Assuming that cougar hasn’t gotten us first.
Now let’s apply what we learned to our fundraising campaign story.
With our campaign stories, we hope to accomplish two goals:
- Donations to drive the solution to a specific problem
- Brand recognition and loyalty to aiding in future donations
Number 1 is simple. We need funds right now.
Number 2 is a bit more involved. Crowdfunding doesn’t have to JUST be a one-off means to fund an immediate need. Done well, it’s a way to generate a following of loyal advocates who will help you increase your donations over time. And you gain those loyal advocates (people familiar with and admirers of your brand) by appealing to their emotions. By triggering dopamine release in their brains. By making them feel something. Then, not only will they donate once, but they’ll follow along with the story as it grows.

────────────────────

_Exercises to complete:_
(A) From the passage on fundraising campaign stories, list each way it says you gain loyal advocates.
(B) Continue the passage on fundraising campaign stories from its last sentence.

_Supplied data:_
────────────────────

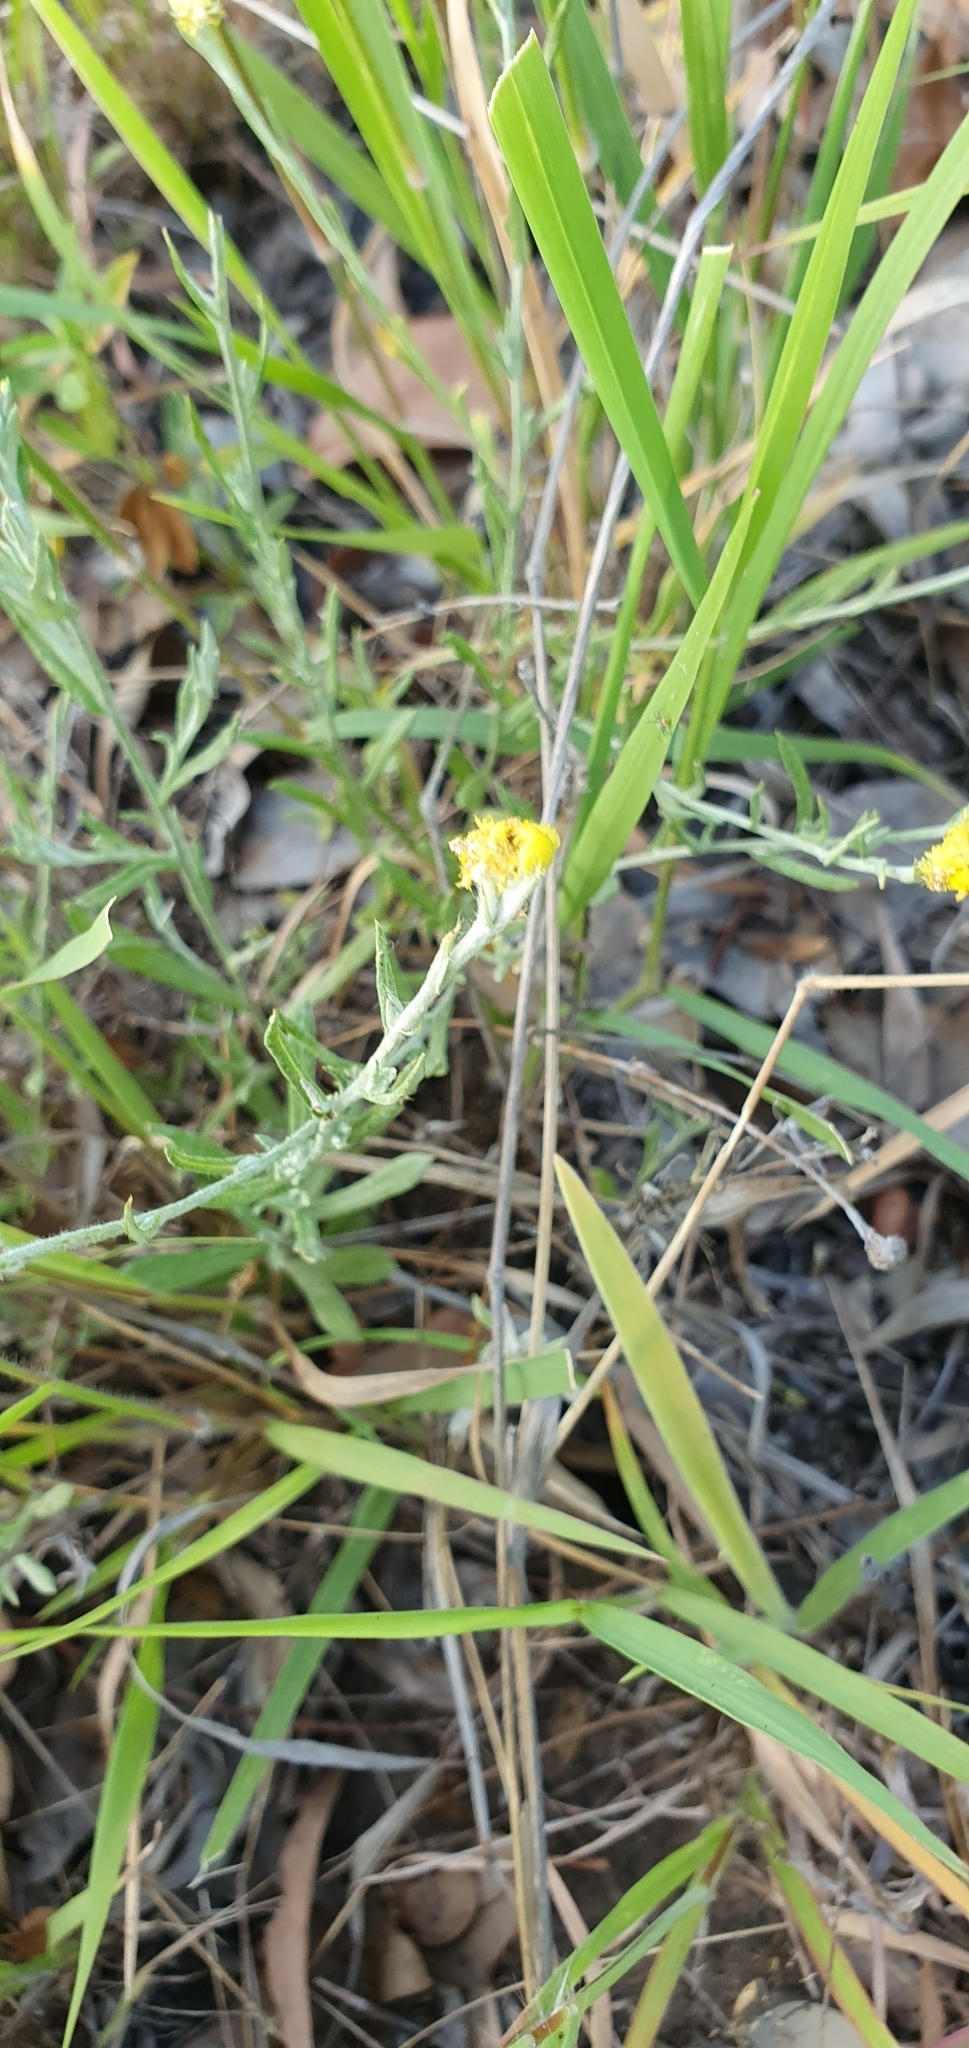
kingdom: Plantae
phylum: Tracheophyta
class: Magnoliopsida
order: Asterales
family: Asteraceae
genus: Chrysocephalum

────────────────────

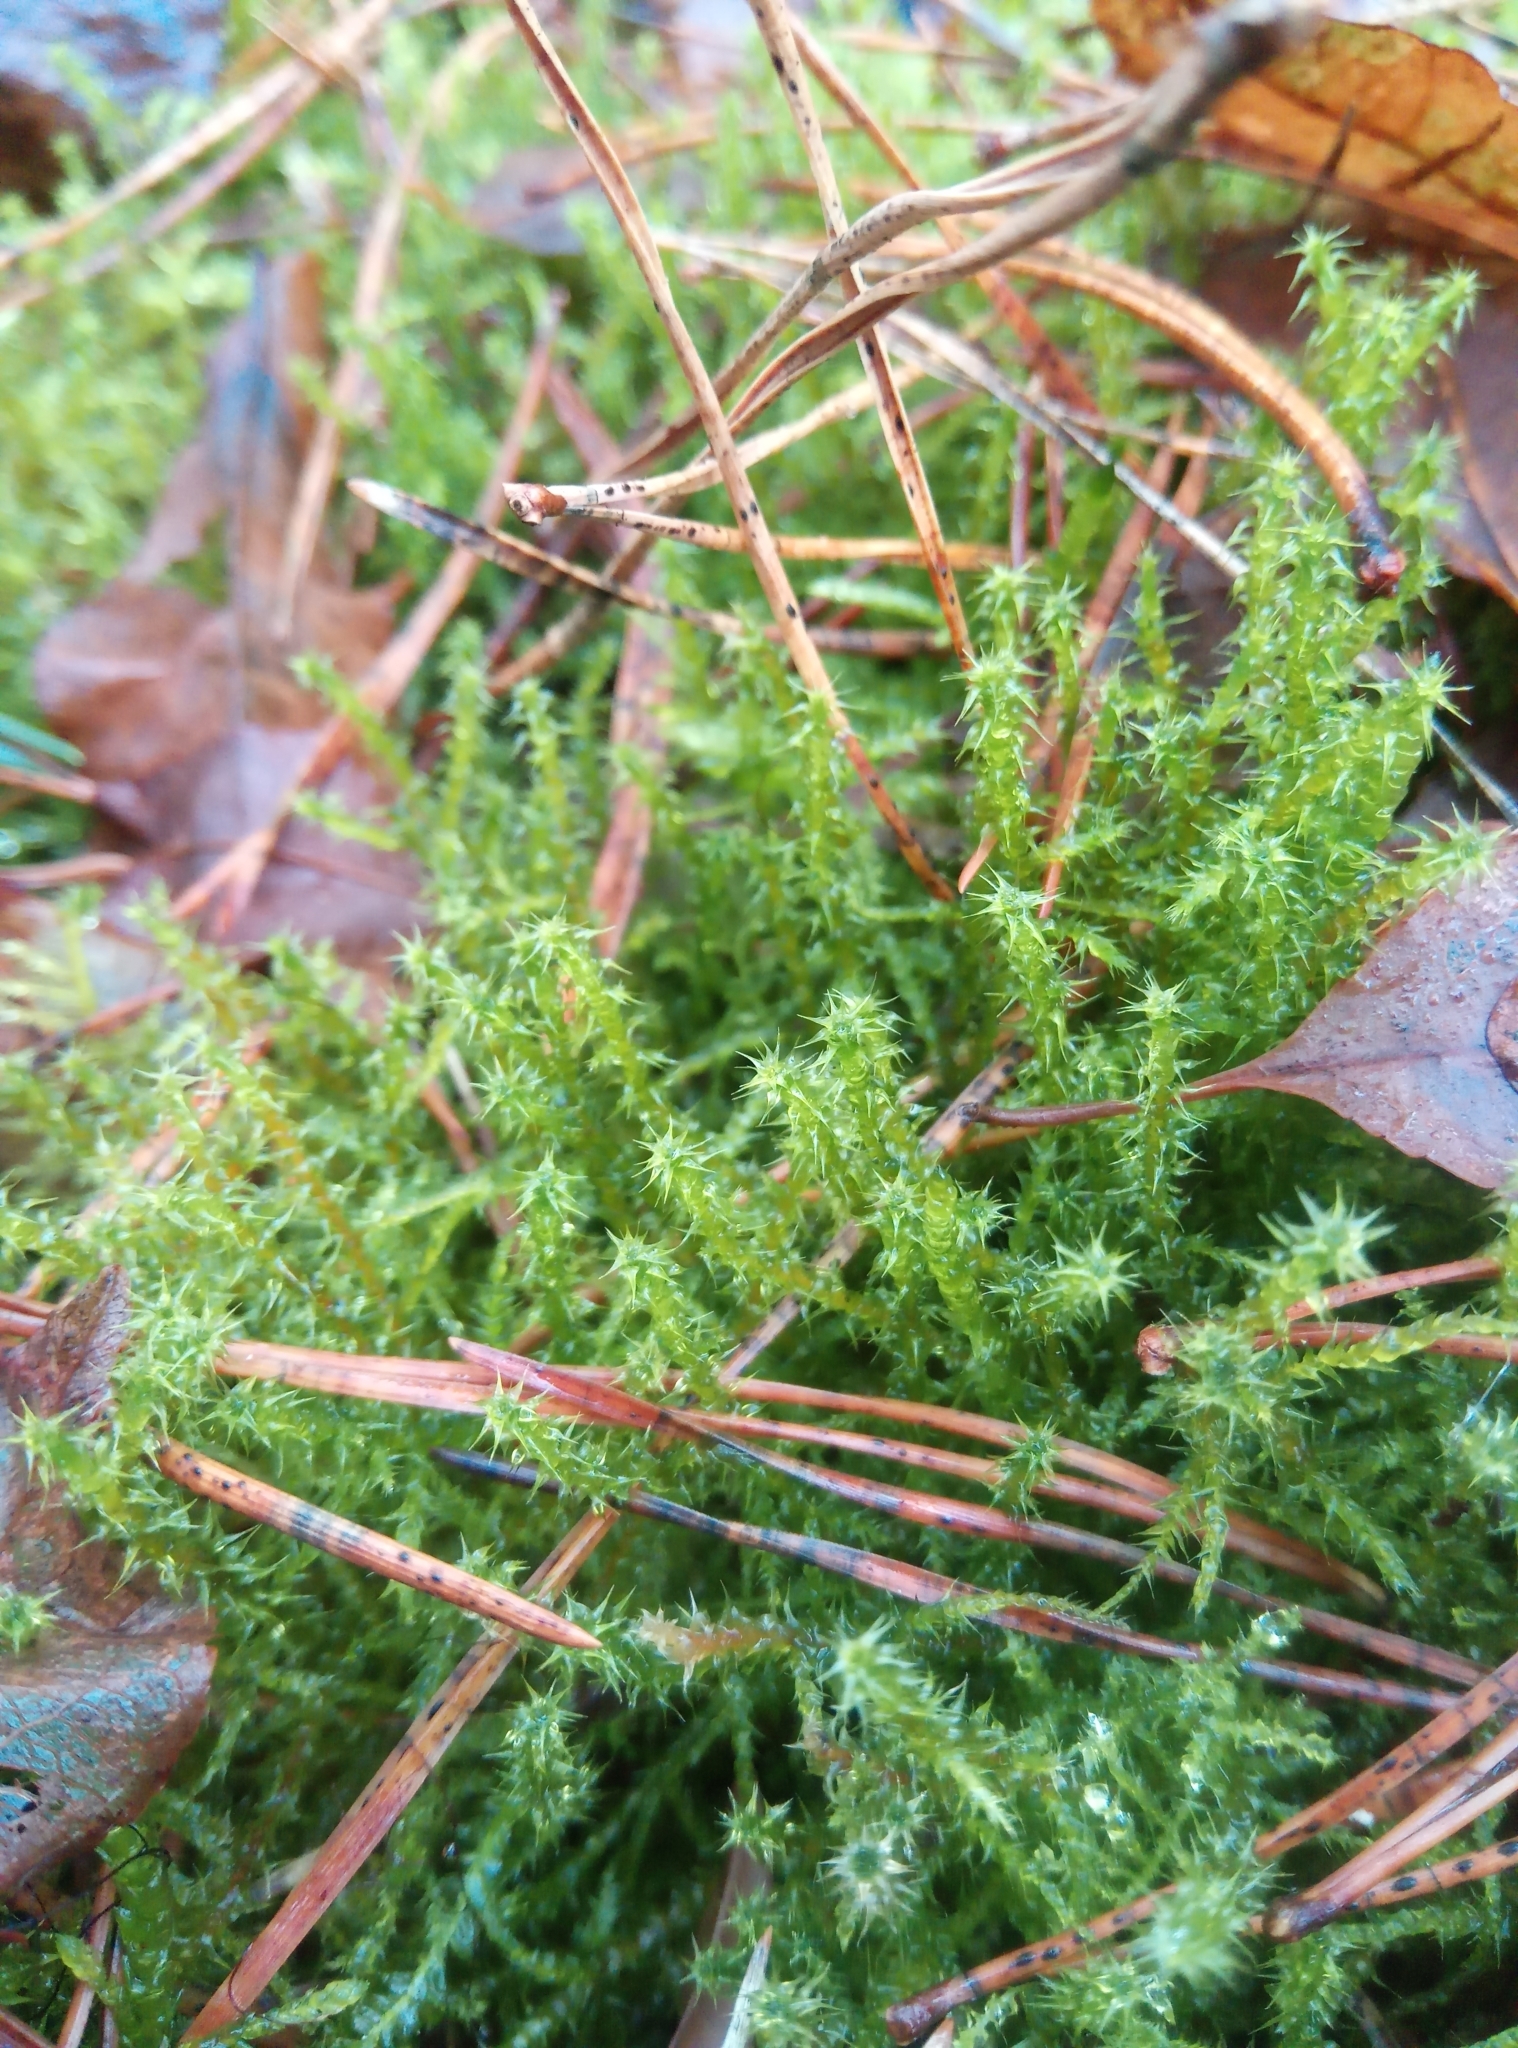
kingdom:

────────────────────

_Final answers:_
(A)
- Appealing to their emotions
- Triggering dopamine release in their brains
- Making them feel something

(B)
And your story will grow. Whatever you write is just the beginning. The donations you seek will fund the solution to a problem you have recognized and communicated effectively in your story. If someone is interested enough to donate, they are interested in seeing how the story ends. You’ve encouraged them to imagine a world with your specific problem solved, and now they want to see it happen. Then they’ll bring their friends and family into the story, and look – you have just landed a few new loyal advocates.
So, to summarize: A good campaign story is an entertaining one which releases dopamine into our brains, making us feel emotionally connected to it (because, intuitively, we want to know what we would do when faced with that problem) and encouraging us to be part of it by donating and following along with it. Then, we share with our communities, who share with their communities, and all of a sudden… we have written a story that’s changed the world.